On his latest album, Josh Groban returns to his love of the stage, with a collection of songs from celebrated musicals, reports CBS News correspondent Anthony Mason.
"It's been in the back of my head since I was first signed and in fact since I was a kid," he said Friday on "CBS This Morning."
Groban was just 17, singing in high school musicals, when he caught the ear of Grammy Award-winning composer and producer David Foster.
Foster called on Groban to fill in for Andrea Bocelli, who was unable to rehearse his 1999 Grammy duet with Celine Dion.
Groban started on his path for success when he signed with 143 Records, but his pursuit of theater took the back seat.
"When you're signed at 16, 17 and you have kind of an image, and I was always a really weird, goofy kid, and then all of the sudden I'm signed and I see myself staring back at me from a billboard in a very super serious manner, 'OK well I guess I have to be that guy now for a little while,'" Groban said.

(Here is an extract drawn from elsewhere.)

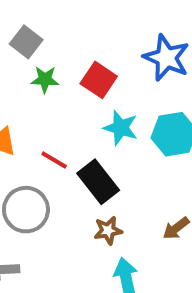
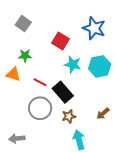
green star: (45, 79) -> (25, 56), moved
gray circle: (26, 210) -> (40, 108), moved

Three years later, Groban released his self-titled, double-platinum debut album.
His voice is one of the most distinctive in music, but the four-time multi-platinum artist's style is difficult to pin down.
The singer, songwriter and occasional actor is celebrated for merging classical and pop music into a sound all his own.
Romantic ballads belted out in his unmistakable baritone led Rolling Stone to call the operatic pop singer "one of today's great vocal talents."
His soaring vocals on seven studio albums have sold more than 25 million copies worldwide.
But his theatrical roots have also planted him in movies and popular TV comedies as a guest star -- roles that often arise, he said, from members of those projects tweeting at him with the opportunity.
He's made cameos on a variety of films and shows -- including a recent stint singing Donald Trump's tweets on "Jimmy Kimmel Live!" -- but noted one similarity between them all.
"They comb my hair the way my mom used to comb it in 6th grade," Groban said.
That all could change if Groban makes a move off screen and back onto the stage.
He said it's always been a goal and he's currently looking into something for 2016.
Groban said he can't rap, so a role in "Hamilton" is out of the question, but he's looking for something unique.
"I grew up admiring people like Michael Crawford, Brian Stokes Mitchell, Mandy Patinkin, Bernadette Peters, people who had originated great roles," Groban said. "So for me the excitement is about something new, maybe something people weren't expecting and something that takes me out of my comfort zone."